Interleukin (IL)-6 is a cytokine produced in response to infection and tissue damage. IL-6 is believed to act as a key mediator in chronic inflammation and autoimmune diseases such as inflammatory bowel diseases. IL-6 is known to be involved in at least two distinct signalling pathways, classical and trans-signalling. The hypothesis is that classical signalling by IL-6 infers some beneficial effects (e.g. on gut barrier function), while excessive IL-6 trans-signalling may have detrimental effects.
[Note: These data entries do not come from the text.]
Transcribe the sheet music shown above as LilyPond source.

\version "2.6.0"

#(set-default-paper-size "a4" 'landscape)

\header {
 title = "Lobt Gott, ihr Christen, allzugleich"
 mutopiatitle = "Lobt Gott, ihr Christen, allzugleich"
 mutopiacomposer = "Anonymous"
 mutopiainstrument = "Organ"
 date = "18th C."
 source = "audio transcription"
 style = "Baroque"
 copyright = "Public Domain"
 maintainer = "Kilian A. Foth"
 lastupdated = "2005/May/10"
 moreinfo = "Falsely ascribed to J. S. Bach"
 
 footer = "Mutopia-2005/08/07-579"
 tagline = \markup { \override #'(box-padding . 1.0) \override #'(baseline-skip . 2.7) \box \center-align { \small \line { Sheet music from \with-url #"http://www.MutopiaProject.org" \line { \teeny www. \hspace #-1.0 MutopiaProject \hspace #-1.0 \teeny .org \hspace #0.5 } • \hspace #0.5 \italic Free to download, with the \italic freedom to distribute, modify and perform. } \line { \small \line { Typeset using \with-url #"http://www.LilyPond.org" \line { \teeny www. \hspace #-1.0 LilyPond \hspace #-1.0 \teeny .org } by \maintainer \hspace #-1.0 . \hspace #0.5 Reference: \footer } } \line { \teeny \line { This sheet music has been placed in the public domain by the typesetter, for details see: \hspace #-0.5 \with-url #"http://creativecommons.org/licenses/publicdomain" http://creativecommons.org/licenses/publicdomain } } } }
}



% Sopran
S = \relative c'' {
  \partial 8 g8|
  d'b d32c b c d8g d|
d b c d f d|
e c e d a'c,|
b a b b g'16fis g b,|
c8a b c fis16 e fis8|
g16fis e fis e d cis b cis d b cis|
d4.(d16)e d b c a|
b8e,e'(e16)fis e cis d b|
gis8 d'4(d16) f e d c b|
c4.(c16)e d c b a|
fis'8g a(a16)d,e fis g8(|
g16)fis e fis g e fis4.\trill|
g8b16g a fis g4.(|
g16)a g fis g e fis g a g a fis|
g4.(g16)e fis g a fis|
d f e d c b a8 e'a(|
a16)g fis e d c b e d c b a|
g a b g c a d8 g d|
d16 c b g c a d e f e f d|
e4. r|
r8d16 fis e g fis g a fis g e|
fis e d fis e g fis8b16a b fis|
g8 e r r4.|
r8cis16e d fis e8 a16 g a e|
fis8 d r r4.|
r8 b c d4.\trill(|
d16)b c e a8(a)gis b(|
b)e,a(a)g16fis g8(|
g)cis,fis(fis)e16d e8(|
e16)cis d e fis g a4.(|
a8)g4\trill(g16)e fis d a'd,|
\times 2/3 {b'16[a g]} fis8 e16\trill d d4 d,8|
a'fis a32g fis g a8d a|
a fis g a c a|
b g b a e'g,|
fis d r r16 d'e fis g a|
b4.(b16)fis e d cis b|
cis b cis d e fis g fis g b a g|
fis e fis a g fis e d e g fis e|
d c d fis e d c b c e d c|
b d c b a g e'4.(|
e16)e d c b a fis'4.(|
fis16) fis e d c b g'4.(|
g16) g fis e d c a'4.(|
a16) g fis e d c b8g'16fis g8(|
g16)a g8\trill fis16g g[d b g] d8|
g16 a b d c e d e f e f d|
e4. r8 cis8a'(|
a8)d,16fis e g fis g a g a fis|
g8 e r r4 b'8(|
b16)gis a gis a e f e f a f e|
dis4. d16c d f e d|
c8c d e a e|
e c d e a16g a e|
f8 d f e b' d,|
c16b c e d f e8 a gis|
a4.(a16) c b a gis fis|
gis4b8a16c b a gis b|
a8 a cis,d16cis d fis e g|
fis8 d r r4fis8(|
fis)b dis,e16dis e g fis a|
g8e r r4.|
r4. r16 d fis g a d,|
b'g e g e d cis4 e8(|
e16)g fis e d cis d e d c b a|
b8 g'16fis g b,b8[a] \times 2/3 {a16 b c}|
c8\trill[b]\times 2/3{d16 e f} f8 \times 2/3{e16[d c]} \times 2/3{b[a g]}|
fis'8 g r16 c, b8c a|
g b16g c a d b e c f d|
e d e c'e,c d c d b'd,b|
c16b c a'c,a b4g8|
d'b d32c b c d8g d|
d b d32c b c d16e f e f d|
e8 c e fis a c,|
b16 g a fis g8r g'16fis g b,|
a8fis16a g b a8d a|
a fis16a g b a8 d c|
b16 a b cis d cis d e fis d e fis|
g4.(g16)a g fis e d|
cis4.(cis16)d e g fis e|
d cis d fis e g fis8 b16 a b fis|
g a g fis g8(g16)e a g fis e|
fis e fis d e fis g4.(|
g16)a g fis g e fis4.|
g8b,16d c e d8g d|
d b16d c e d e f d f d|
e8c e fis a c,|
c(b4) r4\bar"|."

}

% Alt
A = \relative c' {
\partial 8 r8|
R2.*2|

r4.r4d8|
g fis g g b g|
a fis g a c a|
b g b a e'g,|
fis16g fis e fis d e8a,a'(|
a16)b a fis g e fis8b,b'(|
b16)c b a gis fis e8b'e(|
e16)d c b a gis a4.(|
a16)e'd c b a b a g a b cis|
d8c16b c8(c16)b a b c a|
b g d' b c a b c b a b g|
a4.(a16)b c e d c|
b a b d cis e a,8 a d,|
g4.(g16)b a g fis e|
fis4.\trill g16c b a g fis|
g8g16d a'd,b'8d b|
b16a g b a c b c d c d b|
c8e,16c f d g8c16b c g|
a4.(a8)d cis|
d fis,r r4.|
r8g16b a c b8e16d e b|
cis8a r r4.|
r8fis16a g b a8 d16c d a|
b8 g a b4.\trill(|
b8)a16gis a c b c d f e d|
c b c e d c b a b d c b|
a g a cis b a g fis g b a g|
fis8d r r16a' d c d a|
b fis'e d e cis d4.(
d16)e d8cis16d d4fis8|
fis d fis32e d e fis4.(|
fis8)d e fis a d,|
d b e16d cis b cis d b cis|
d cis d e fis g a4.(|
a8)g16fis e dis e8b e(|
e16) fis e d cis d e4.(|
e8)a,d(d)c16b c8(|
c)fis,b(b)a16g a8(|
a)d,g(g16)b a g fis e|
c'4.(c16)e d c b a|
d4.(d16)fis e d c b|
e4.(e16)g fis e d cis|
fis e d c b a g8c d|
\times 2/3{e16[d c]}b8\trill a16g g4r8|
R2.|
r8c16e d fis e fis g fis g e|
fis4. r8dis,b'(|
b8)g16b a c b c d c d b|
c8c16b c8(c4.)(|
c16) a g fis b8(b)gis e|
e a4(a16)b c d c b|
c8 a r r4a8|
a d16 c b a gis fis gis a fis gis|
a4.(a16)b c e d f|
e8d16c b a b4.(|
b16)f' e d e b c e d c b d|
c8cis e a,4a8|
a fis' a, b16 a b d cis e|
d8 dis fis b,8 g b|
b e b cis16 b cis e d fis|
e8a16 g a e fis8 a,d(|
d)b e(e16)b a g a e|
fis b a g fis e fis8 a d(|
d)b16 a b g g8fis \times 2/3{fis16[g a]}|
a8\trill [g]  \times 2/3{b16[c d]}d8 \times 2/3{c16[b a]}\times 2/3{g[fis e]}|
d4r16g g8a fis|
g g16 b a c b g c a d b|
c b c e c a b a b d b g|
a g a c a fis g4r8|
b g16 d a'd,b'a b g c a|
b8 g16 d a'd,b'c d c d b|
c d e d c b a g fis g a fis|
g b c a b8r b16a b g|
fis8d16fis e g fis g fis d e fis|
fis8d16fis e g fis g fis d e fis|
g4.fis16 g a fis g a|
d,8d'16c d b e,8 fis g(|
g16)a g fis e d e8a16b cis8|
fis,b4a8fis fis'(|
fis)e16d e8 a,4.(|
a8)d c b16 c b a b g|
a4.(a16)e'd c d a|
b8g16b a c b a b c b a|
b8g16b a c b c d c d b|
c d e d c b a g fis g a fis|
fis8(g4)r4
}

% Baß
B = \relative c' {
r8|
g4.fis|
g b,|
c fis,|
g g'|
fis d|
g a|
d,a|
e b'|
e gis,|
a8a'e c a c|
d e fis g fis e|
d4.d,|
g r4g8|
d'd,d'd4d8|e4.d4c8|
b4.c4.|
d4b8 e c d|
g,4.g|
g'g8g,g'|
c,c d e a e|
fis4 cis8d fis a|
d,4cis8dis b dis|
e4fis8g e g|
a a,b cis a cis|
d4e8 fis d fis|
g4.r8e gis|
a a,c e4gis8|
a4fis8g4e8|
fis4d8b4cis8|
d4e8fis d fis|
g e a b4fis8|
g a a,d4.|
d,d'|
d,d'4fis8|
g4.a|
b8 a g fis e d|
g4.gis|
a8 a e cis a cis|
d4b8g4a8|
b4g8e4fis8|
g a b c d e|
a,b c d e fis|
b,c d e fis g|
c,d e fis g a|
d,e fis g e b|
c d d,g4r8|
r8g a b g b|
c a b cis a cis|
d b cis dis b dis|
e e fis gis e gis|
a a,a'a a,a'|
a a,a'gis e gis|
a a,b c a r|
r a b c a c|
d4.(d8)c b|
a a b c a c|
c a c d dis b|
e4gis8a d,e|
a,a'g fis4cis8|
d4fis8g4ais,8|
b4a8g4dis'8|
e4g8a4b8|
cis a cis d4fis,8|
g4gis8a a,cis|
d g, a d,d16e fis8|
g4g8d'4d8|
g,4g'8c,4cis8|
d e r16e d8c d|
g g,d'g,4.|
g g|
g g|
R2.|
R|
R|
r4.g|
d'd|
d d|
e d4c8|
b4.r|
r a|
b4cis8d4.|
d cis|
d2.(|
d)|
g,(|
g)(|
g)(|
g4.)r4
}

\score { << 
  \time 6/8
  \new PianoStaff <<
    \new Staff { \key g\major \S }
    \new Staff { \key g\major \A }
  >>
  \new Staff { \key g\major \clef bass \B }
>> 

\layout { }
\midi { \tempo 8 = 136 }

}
Olamkicept (FE 999301) has been shown in vitro to be a selective IL-6 trans-signalling inhibitor, and administered at lower doses (600 mg every 2nd week for 12 weeks) it has proven to induce clinical improvement for patients with ulcerative colitis. The aim of this trial is to investigate safety, tolerability, immunogenicity and pharmacokinetics of Olamkicept at higher doses (up to 2400 mg) to support the clinical development program. Our hypothesis is that treatment with higher doses of Olamkicept will result in greater clinical improvement for patients with inflammatory bowel diseases.

Eligibility

Inclusion Criteria:

• Men ≥18 and ≤45 years of age at screening
• In good health, determined by no clinically significant findings from medical history, physical examination, 12-lead electrocardiogram (ECG), vital signs measurements, and clinical laboratory evaluations, as assessed by the investigator (or designee) at screening and on Day -1

Exclusion Criteria:

• History of clinically significant medical conditions including, but not limited to, diseases of the renal, hepatic, respiratory, gastrointestinal, cardiovascular, neurological, musculoskeletal, psychiatric, immunological, haematological, oncological, endocrine, and metabolic systems and allergic diseases (including drug allergies, but excluding untreated, asymptomatic, seasonal allergies at the time of dosing).